6. Embrace “mix-and-match” doses, to enable greater supply flexibility and enhanced protection.
7. Offer vaccination to children aged over 12, with parental/guardian consent. This should be undertaken without coercion or implied restrictions, mirroring the rules of other vaccines offered to children and as a lower priority initiative than boosters for the vulnerable.
8. Counter misinformation to address vaccine hesitancy and enhance targeted marketing and distribution for those who are ready and willing to be vaccinated but have yet to make bookings.
9. Offer the flu vaccine across the entire population — not just to those aged over 50 and vulnerable — to build resilience against winter spikes in respiratory diseases, hospitalisations and deaths.

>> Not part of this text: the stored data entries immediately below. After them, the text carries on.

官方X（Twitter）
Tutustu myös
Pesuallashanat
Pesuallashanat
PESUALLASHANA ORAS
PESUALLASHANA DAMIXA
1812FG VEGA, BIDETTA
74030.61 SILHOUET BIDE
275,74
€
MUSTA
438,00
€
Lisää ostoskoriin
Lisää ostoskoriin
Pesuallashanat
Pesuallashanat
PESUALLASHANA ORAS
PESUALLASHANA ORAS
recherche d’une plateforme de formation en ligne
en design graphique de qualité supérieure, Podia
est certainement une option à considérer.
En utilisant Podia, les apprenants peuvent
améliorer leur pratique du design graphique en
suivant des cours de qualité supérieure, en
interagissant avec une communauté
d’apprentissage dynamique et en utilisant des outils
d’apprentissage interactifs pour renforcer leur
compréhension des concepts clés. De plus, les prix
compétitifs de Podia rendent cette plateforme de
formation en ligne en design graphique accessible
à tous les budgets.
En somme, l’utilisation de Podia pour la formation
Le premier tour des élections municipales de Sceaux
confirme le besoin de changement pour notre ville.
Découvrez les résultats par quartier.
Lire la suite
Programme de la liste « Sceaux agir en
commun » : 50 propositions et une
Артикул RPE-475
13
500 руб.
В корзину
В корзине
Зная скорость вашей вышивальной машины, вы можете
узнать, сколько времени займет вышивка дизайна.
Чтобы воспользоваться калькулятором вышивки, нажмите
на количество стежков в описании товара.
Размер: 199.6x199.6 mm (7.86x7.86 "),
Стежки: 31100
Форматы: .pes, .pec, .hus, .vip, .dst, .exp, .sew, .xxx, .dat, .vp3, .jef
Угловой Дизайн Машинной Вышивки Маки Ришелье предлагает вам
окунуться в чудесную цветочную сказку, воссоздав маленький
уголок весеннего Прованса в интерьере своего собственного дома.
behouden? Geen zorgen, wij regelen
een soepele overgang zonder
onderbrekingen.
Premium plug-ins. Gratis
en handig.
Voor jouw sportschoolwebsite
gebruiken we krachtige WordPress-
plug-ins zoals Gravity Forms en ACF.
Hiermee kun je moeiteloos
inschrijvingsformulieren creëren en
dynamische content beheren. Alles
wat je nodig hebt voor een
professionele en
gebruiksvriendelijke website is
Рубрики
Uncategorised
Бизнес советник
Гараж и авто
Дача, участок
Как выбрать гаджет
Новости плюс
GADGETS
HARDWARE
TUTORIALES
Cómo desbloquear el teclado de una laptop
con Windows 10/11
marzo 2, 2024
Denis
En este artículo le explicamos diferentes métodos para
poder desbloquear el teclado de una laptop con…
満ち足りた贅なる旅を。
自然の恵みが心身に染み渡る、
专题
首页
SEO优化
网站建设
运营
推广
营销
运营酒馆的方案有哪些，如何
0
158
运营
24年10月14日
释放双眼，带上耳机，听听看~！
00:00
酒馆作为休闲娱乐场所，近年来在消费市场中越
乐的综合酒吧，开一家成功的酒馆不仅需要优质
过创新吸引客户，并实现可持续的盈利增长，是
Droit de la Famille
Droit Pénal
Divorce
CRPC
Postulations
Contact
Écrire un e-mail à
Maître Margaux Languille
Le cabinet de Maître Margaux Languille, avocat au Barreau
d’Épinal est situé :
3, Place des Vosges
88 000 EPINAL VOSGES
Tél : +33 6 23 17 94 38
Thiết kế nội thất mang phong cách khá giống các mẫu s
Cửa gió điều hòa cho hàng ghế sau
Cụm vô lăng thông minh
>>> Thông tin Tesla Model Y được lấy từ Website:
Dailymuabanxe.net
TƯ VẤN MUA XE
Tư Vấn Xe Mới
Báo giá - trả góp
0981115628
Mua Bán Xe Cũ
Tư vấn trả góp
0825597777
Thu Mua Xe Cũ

10. Permit pharmacies and private doctors to purchase, distribute and register vaccines from the international market, enabling more flexible boosters, greater vaccine choice and enhanced distribution capacity.
11. Support expanding human challenge trials to rapidly test updated and new vaccines.
If the Government wants to avoid ongoing restrictions, protect liberty and increase broader societal resilience, it should take the following steps:
12. Allow the ‘Coronavirus Act’ to automatically lapse and introduce new limited emergency mechanisms, including extensive parliamentary oversight, for future public health-related emergencies.
13. Reject ‘vaccine passports’, a form of state-sanctioned discrimination that would effectively coerce some people into undertaking a medical procedure without informed consent (but maintain venue-customer and employee-employer freedom of contract).
14. Establish an enhanced antibody testing capability, better informing individuals about their levels of protection and public health officials about overall societal resilience.
15. Simplify travel restrictions further to encourage global economic activity, with better collaboration with airlines, a further easing of restrictions for the vaccinated, and a simplification of the “test to release” scheme.
16. Encourage, using guidance, ventilation through continued al fresco retail, hospitality, and leisure activity, use of outdoor heaters and better ventilation in schools as they reopen.
17. Encourage, using guidance, for vulnerable people to use masks with respirators, such as N95, KN95, FFP3, and FFP2, rather than less protective cloth or surgical masks.
18. Proactively invest in new and emerging treatments to tackle Covid-19, such as monoclonal antibody therapy drugs (i.e. Ronapreve, Sotrovimab, AstraZeneca’s AZD7442), antiviral treatments (i.e. Pfizer’s PF-07321332/Ritonavir), and other emerging drugs (i.e. fluvoxamine).
If the Government wants to ensure medium to long term resilience against pandemics, it should take the following steps:
19. Review medical regulatory processes to accelerate the assessment, approval, supply and distribution of new vaccines.
20. Expand manufacturing and logistics capacity for rapid production of vaccine updates and new vaccines against future pandemics.
21. Invest in vaccine platforms and proactively assess viral threats on an ongoing basis, developing fast-moving responses.